[Stored data entries]
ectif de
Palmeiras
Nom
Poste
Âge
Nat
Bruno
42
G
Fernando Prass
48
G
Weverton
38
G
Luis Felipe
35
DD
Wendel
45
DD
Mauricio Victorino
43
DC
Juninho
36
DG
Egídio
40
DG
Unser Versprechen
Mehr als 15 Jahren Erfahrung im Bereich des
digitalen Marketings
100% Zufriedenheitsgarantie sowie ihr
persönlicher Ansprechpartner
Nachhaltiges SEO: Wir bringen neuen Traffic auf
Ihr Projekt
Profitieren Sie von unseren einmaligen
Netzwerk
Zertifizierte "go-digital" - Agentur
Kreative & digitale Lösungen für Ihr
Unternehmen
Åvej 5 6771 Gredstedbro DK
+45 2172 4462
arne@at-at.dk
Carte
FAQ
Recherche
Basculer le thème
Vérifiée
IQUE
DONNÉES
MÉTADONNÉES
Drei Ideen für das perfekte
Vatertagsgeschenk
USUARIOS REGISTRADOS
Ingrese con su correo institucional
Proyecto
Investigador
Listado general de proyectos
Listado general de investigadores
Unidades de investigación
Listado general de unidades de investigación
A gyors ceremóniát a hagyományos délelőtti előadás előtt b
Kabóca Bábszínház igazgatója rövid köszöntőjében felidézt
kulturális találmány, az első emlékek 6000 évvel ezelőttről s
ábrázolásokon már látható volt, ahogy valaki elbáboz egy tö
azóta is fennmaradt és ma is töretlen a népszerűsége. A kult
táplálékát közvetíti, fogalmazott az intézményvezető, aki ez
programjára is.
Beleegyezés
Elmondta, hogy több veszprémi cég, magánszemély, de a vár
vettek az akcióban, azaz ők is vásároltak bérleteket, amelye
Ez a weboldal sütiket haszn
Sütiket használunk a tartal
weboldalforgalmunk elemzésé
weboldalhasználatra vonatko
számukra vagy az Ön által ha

Problem requirements — Look above for the line with "MÉTADONNÉES" and the line with "vettek az akcióban, azaz", and reproduce exactly those two lines plus every line between, nothing more.

Result of this exercise —
MÉTADONNÉES
Drei Ideen für das perfekte
Vatertagsgeschenk
USUARIOS REGISTRADOS
Ingrese con su correo institucional
Proyecto
Investigador
Listado general de proyectos
Listado general de investigadores
Unidades de investigación
Listado general de unidades de investigación
A gyors ceremóniát a hagyományos délelőtti előadás előtt b
Kabóca Bábszínház igazgatója rövid köszöntőjében felidézt
kulturális találmány, az első emlékek 6000 évvel ezelőttről s
ábrázolásokon már látható volt, ahogy valaki elbáboz egy tö
azóta is fennmaradt és ma is töretlen a népszerűsége. A kult
táplálékát közvetíti, fogalmazott az intézményvezető, aki ez
programjára is.
Beleegyezés
Elmondta, hogy több veszprémi cég, magánszemély, de a vár
vettek az akcióban, azaz ők is vásároltak bérleteket, amelye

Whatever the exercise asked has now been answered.